I may have talked about this one before, but Virginia Gambale brought it up in today's general session and I figure it is worth talking about again. She is a huge advocate of auditing the disaster recovery plan or, at the very least, having some sort of assurance that the plan is effective. From the back of the room I shout Hallelujah and Amen!
Lately I have been asking the following question as a part of some presentations: "Within the last couple of years have you either conducted an audit over disaster recovery or been involved in disaster recovery drills?" In this extremely unscientific poll (unless your definition of scientific is based on Einstein's precept that everything is relative – however, even my relatives would know these are unscientific results) the number of hands raised is horrifyingly low. How low? Again, just a ballpark figure, but I'd say it is less than 5%.
Apparently I am living in the past. (Not anything that would surprise most people who know me. Heck, I even remember the Jethro Tull album "Living in the Past".) But I remember a time when one of the most basic audits that was conducted was related to disaster recovery. And I remember when internal audit was an instrumental part of the team that helped ensure disaster recovery was under control.
Now, don't get me wrong. I am about as far from believing that audits should be conducted just because they were conducted in the past as anyone can be. But I have also found that many audits we have thrown in the wastebasket of history because we did them so many times in the past may well represent a risk worth looking at one more time.
Disaster recovery is one of those.
Or, if you want to update it, call it business recovery.
And, you know what? While we're here let's update it even more. "Disaster" may be too limiting; it focuses on the physical. But the bigger risk is reputation risk. And having a crisis management plan (that includes disaster recovery) is probably the best approach.

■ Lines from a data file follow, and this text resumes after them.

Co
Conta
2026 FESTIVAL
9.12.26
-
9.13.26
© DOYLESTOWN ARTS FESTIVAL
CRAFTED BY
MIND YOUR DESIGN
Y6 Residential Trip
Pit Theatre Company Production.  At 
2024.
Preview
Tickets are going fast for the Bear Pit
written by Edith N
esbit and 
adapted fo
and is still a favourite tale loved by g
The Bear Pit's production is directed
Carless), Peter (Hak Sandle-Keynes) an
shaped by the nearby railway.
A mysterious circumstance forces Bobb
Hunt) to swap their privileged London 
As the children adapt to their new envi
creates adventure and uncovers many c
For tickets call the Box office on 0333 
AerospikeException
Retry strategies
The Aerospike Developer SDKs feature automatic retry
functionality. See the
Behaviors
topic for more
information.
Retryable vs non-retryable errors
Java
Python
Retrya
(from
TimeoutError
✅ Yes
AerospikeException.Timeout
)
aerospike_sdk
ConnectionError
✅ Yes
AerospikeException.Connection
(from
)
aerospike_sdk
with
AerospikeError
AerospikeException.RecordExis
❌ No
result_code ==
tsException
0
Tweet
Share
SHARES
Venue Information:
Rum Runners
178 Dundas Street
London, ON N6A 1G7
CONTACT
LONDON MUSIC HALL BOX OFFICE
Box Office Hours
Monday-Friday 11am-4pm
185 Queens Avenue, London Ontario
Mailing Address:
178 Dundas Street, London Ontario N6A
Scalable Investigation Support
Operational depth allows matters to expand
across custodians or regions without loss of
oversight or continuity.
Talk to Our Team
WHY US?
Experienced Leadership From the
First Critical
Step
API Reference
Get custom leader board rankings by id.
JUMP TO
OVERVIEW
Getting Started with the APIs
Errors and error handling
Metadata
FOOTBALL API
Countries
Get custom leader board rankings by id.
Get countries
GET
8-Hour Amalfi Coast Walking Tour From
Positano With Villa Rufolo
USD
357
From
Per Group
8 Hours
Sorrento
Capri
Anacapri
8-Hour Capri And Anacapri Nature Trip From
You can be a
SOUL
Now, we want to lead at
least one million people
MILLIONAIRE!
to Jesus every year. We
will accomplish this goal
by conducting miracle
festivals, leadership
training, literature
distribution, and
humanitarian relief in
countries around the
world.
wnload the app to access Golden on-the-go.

What do you do about the rogue tweet, the rogue finance person, the rogue product? What do you do if the automobiles you built explode when rear-ended? What do you do when you discover someone has poisoned your pain reliever? What do you do when your organization's name is drug through the mud, through the newspapers, through the twitterverse, through the halls of government, through the minefields of public perception?
That is a disaster that most disaster recovery plans don't consider. So, I guess I'm saying I've changed my mind. Don't bother with an audit of disaster recovery. Instead, look at crisis management and help ensure your organization is ready for a "disaster" that may destroy more than the buildings, the "disaster" that will destroy its good name.